Q. Fans of your show “Florida Girls” will recognize many of the elements from the show in your life story — below-the-poverty-line living, the drinking, the sex, but also the incredibly feisty band of girls who strive for a better life. What did you want the memoir to do that the show couldn’t?
A. The show was a hard comedy so we didn’t delve too deeply into heavy emotions. The book allowed me to access parts of myself that I tend to hide behind jokes.
Q. You realize, of course, that you single-handedly reinforce every popular comic notion about Florida being cuckoo.
A. I was very surprised, after “Florida Girls” came out, how many people seemed to relate to it from every state in the country. I feel like Florida gets blamed for being cuckoo when really it’s just that a lot of humans are cuckoo. We’re just more open about it in Florida, I guess.
Q. To say your childhood was rough is an understatement. For instance, your mom and father come across in the book as very loving, but also often near-criminally neglectful. What did you come to understand about your upbringing in the process of writing this memoir?
A. Writing about it helped me see how much love was there. For so long, I’ve dwelled on the negatives of my upbringing and looking at the whole story helped me see how much light there was and how loved I was, albeit in unconventional ways.
Q. What did you come to understand about yourself you didn’t know before writing this?
A. That being hard on myself for my appearance had everything to do with self-hatred and nothing to do with my skin condition.
Q. What can be gained by delving into difficult pasts?
A. Everything! We are all capable of so much growth. We don’t have to stay trapped in negative feelings. We don’t have to continue to harm ourselves over and over again. Digging out the past and freeing trapped feelings can allow us to move forward in ways we never imagined.
Q. What are you working on now?
A. I’m about to direct a feature [film]! I wrote a screenplay that was on the Blacklist [an influential list of well-regarded unproduced scripts] in 2020 and I’m going to direct it this summer.
Q. Finally, since it’s the title of the book — what advice do you have for those who suffer from acne?

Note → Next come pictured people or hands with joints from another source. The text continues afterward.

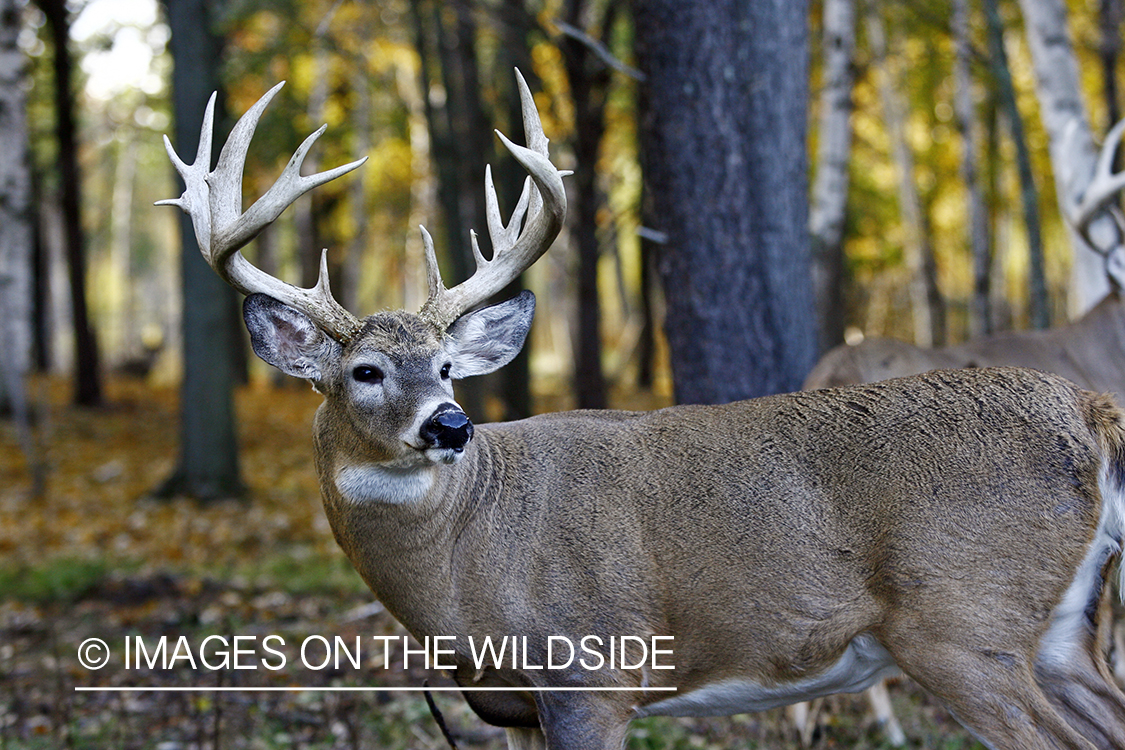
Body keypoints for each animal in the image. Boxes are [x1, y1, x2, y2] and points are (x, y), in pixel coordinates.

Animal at [163, 71, 1125, 750]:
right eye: (364, 371)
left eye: (445, 367)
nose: (449, 425)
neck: (464, 566)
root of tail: (1089, 409)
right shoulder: (512, 709)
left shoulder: (591, 676)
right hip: (1058, 634)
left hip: (963, 624)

A. Find ways to be kind to yourself. Go for a walk in nature, smile at yourself in the mirror, write yourself a love letter. This condition is particularly challenging because we are expected to hide it from the world. As if it’s not hard enough to have a health issue, but this one is expected to be covered in makeup and filtered out of photos. It’s unfair and finding any excuse to be kind to yourself might make it a little easier.